Les portraits fantômes de Liu Bolin à la MEP
Incroyablement mimétique, comme un caméléon dans la ville, Liu Bolin se fond littéralement dans l'urbain. Est-ce le réflexe d'un Chinois dans son environnement policé à outrance ou bien une démarche rigoureuse ? qui partirait quand même de là, dans la parano toujours présente de l'après Tien An Men. Ce qu'il en dit et expose à la MEP est ci dessous…
« J’ai décidé de me fondre dans l’environnement. Certains diront que je disparais dans le paysage ; je dirais pour ma part que c’est l’environnement qui s’empare de moi. ».

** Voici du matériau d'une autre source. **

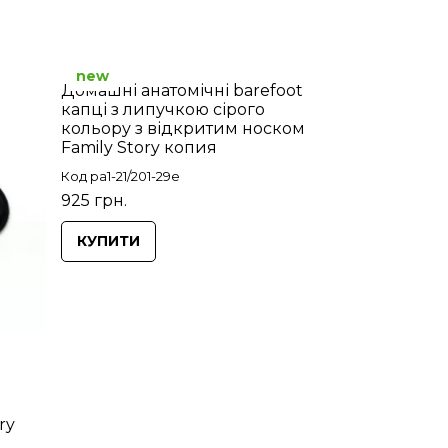
new
Домашні анатомічні barefoot
капці з липучкою сірого
кольору з відкритим носком
Family Story копия
Код pa1-21/201-29e
925 грн.
КУПИТИ
ry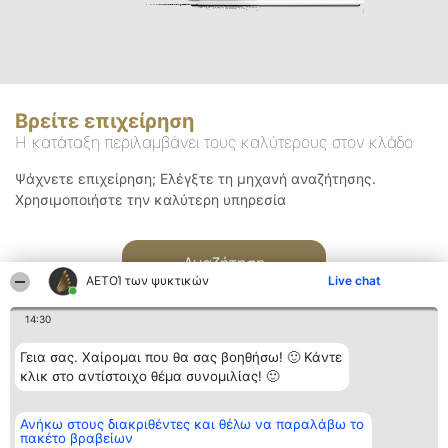
Βρείτε επιχείρηση
Η κατάταξη περιλαμβάνει τους καλύτερους στον κλάδο
Ψάχνετε επιχείρηση; Ελέγξτε τη μηχανή αναζήτησης.
Χρησιμοποιήστε την καλύτερη υπηρεσία
Αναζήτηση
ΑΕΤΟΊ των ψυκτικών
Live chat
14:30
Γεια σας. Χαίρομαι που θα σας βοηθήσω! 🙂 Κάντε
κλικ στο αντίστοιχο θέμα συνομιλίας! 🙂
Διοργανωτής της
Κατάταξη
Επικοινωνία
Ανήκω στους διακριθέντες και θέλω να παραλάβω το
κατάταξης
Διακριθέντες
Επικοινωνία
πακέτο βραβείων
BEAUTIFUL COMPANY
Λίστα όλων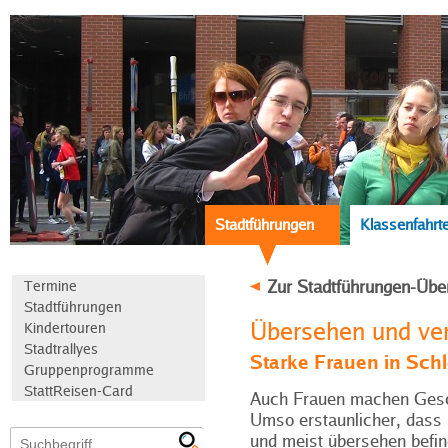
Stadtführungen
Klassenfahrt
Zur Stadtführungen-Übe
Termine
Stadtführungen
Übersehen und ve
Kindertouren
Stadtrallyes
Starke Frauen in Sch
Gruppenprogramme
StattReisen-Card
Auch Frauen machen Gesc
Umso erstaunlicher, dass 
und meist übersehen befi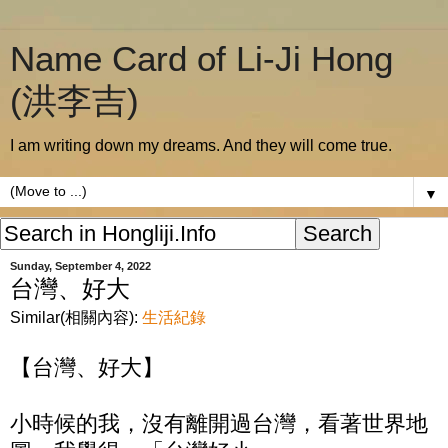
Name Card of Li-Ji Hong
(洪李吉)
I am writing down my dreams. And they will come true.
▼
Sunday, September 4, 2022
台灣、好大
Similar(相關內容):
生活紀錄
【台灣、好大】
小時候的我，沒有離開過台灣，看著世界地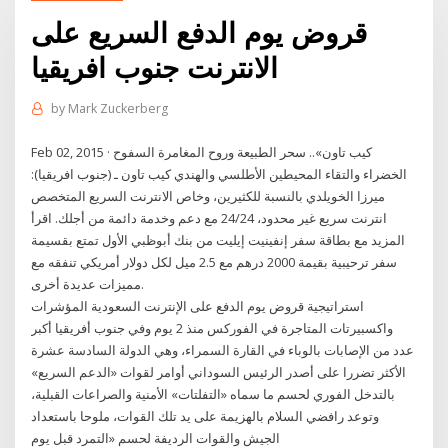
قروض يوم الدفع السريع على
الانترنت جنوب افريقيا
by
Mark Zuckerberg
Feb 02, 2015 · كيب تاون».. سحر الطبيعة وروح المغامرة السفوح
الخضراء والتقاء المحيطين الأطلسي والهندي كيب تاون ـ (جنوب افريقيا):
ميرزا الخويلدي بالنسبة للكثيرين، وخاص الانترنت السريع المتخصص
انترنت سريع غير محدود، 24/24 مع دعم وخدمة دائمة من أجلك. اقرأ
المزيد مع بطاقة سفر إنفينيت إيليت من بنك أبوظبي الأول تمتع بقسيمة
سفر ترحيبية بقيمة 2000 درهم مع 2.5 ميل لكل دولار أمريكي تنفقه مع
مميزات عديدة أخرى.
استراتيجية قروض يوم الدفع على الإنترنت السعودية المؤشرات
واكسبيرتات المتاجرة في الفوركس منذ 2 يوم وفي جنوب أفريقيا أكبر
عدد من الإصابات بالوباء في القارة السمراء، وهي الدولة السادسة عشرة
الأكثر تضررا على أصدر الرئيس السوداني أوامر لقوات «الدعم السريع»
بالتدخل الفوري لحسم ما سماه «التفلتات» الأمنية والصراعات القبلية،
وتوعد رافضي السلام بالهزيمة على يد تلك القوات، ملوحا باستعداد
الجيش والقوات الرديفة لحسم «التمرد قبل يوم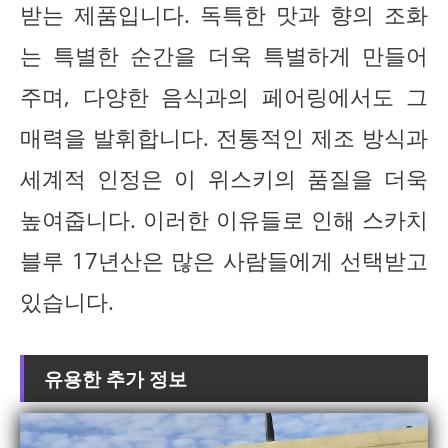
받는 제품입니다. 독특한 맛과 향의 조화
는 특별한 순간을 더욱 특별하게 만들어
주며, 다양한 음식과의 페어링에서도 그
매력을 발휘합니다. 전통적인 제조 방식과
세계적 인정은 이 위스키의 품질을 더욱
높여줍니다. 이러한 이유들로 인해 스카치
블루 17년산은 많은 사람들에게 선택받고
있습니다.
유용한 추가 정보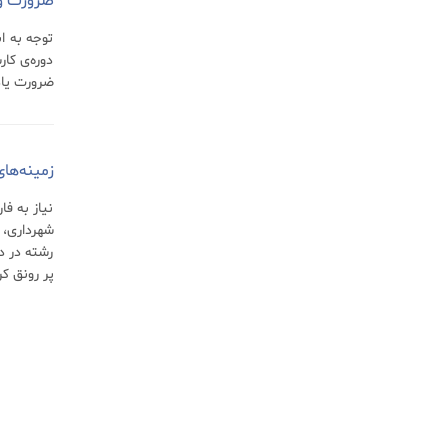
ضرورت و
توجه به ا
دوره‌ی کا
ضرورت یا
زمینه‌ها
نیاز به ف
شهرداری، 
رشته در د
پر رونق کر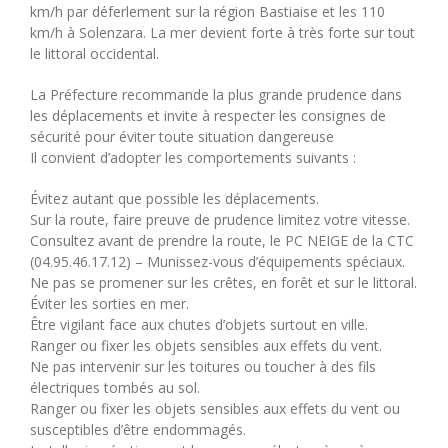
km/h par déferlement sur la région Bastiaise et les 110
km/h à Solenzara. La mer devient forte à très forte sur tout
le littoral occidental.
La Préfecture recommande la plus grande prudence dans
les déplacements et invite à respecter les consignes de
sécurité pour éviter toute situation dangereuse
Il convient d’adopter les comportements suivants :
Évitez autant que possible les déplacements.
Sur la route, faire preuve de prudence limitez votre vitesse.
Consultez avant de prendre la route, le PC NEIGE de la CTC
(04.95.46.17.12) – Munissez-vous d’équipements spéciaux.
Ne pas se promener sur les crêtes, en forêt et sur le littoral.
Éviter les sorties en mer.
Être vigilant face aux chutes d’objets surtout en ville.
Ranger ou fixer les objets sensibles aux effets du vent.
Ne pas intervenir sur les toitures ou toucher à des fils
électriques tombés au sol.
Ranger ou fixer les objets sensibles aux effets du vent ou
susceptibles d’être endommagés.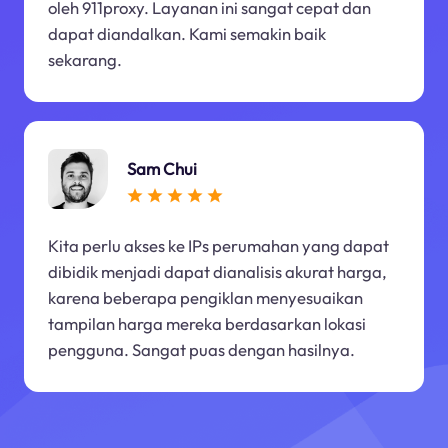
oleh 911proxy. Layanan ini sangat cepat dan
dapat diandalkan. Kami semakin baik
sekarang.
Sam Chui
Kita perlu akses ke IPs perumahan yang dapat
dibidik menjadi dapat dianalisis akurat harga,
karena beberapa pengiklan menyesuaikan
tampilan harga mereka berdasarkan lokasi
pengguna. Sangat puas dengan hasilnya.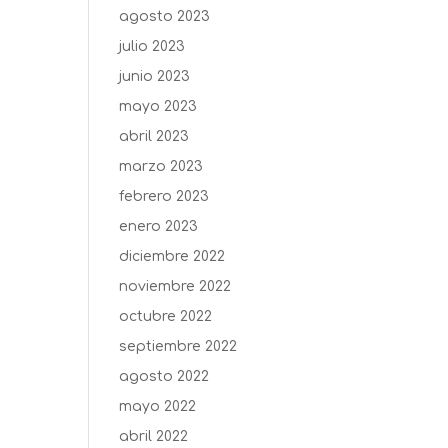
agosto 2023
julio 2023
junio 2023
mayo 2023
abril 2023
marzo 2023
febrero 2023
enero 2023
diciembre 2022
noviembre 2022
octubre 2022
septiembre 2022
agosto 2022
mayo 2022
abril 2022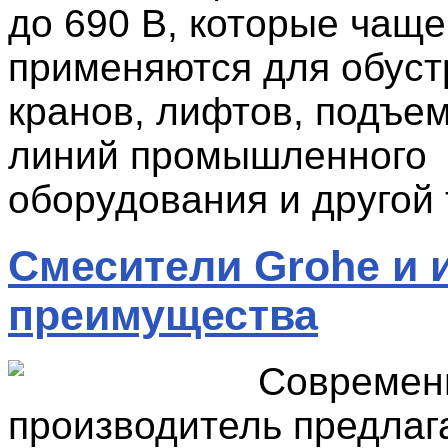
до 690 В, которые чаще
применяются для обуст
кранов, лифтов, подъем
линий промышленного
оборудования и другой 
Смесители Grohe и 
преимущества
Современ
производитель предлаг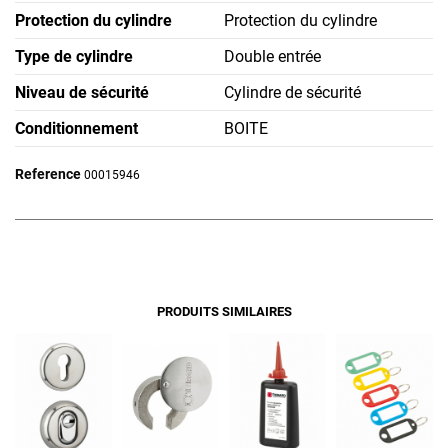
Protection du cylindre
Protection du cylindre
Type de cylindre
Double entrée
Niveau de sécurité
Cylindre de sécurité
Conditionnement
BOITE
Reference
00015946
PRODUITS SIMILAIRES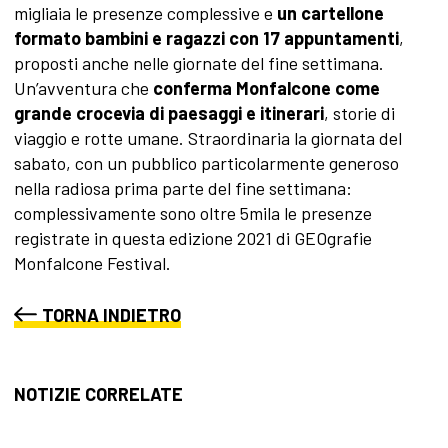
migliaia le presenze complessive e
un cartellone
formato bambini e ragazzi con 17 appuntamenti
,
proposti anche nelle giornate del fine settimana.
Un’avventura che
conferma Monfalcone come
grande crocevia di paesaggi e itinerari
,
storie di
viaggio e rotte umane. Straordinaria la giornata del
sabato, con un pubblico particolarmente generoso
nella radiosa prima parte del fine settimana:
complessivamente sono oltre 5mila le presenze
registrate in questa edizione 2021 di GEOgrafie
Monfalcone Festival.
TORNA INDIETRO
NOTIZIE CORRELATE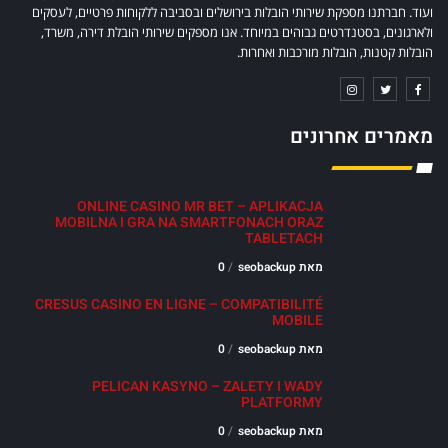
ועוד. חברתנו מספקת שירותי הובלות בירושלים ובסביבה ללקוחות פרטיים, לעסקים
ולארגונים, בסטנדרטים גבוהים במיוחד. אנו מספקים שירותי הובלת דירה, משרד,
הובלות קטנות, הובלות מורכבות ואחרות.
מאמרים אחרונים
ONLINE CASINO MR BET – APLIKACJA
MOBILNA I GRA NA SMARTFONACH ORAZ
TABLETACH
מאת seobackup
0
CRESUS CASINO EN LIGNE – COMPATIBILITÉ
MOBILE
מאת seobackup
0
PELICAN KASYNO – ZALETY I WADY
PLATFORMY
מאת seobackup
0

Sculpteur, performeur et photographe, Liu Bolin, surnommé "l’homme invisible", présente dans cette rétrospective des photographies issues des quatre grands thèmes abordés dans son œuvre depuis plus de dix ans : la politique et la censure, la tradition et la culture chinoise, la société de consommation et la liberté de la presse.
En 2005, sa première série « Hiding in the City » (Se cacher en ville) présente un autoportrait de l’artiste immobile et recouvert de peinture, se confondant avec les décombres de son atelier, situé dans le quartier d’artistes rasé par le gouvernement chinois. Une protestation silencieuse : Liu Bolin se rend invisible pour se faire remarquer.
Depuis, il crée des œuvres mêlant photographie, body art, art optique et sculpture vivante. Cet homme-caméléon pose pendant des heures devant un mur, un paysage ou un monument pour arriver à se fondre dans le décor – les yeux fermés, sa silhouette à peine visible – avec l’aide des ses peintres-assistants, sans aucun trucage numérique. À la fin du processus de camouflage, il fige la performance grâce à la photographie.
Ses clichés, souvent ludiques, sont également porteurs d’une charge symbolique forte. Caché devant un drapeau, il nous montre comment l’individu se perd dans l'identité collective ; noyé dans le rayon d’un supermarché devant des canettes de boissons importées, il dénonce la société de consommation. Ni rouge ni jaune, Liu Bolin adore toutes les couleurs de ses masques. Ironie? Perplexité humoureuse plutôt devant le changement de paradigme chinois actuel.
Liu Bolin est né en 1973 dans la province de Shandong, à l’est de la Chine. Il étudie à l’Académie des Beaux-Arts du Shandong avant d’obtenir son diplôme au Beaux-Arts de Pékin en 2001. Il vit et travaille à Pékin. Artiste conceptuel qui plaît, il ne dérange personne avec son beau bien propre, mais plaisant.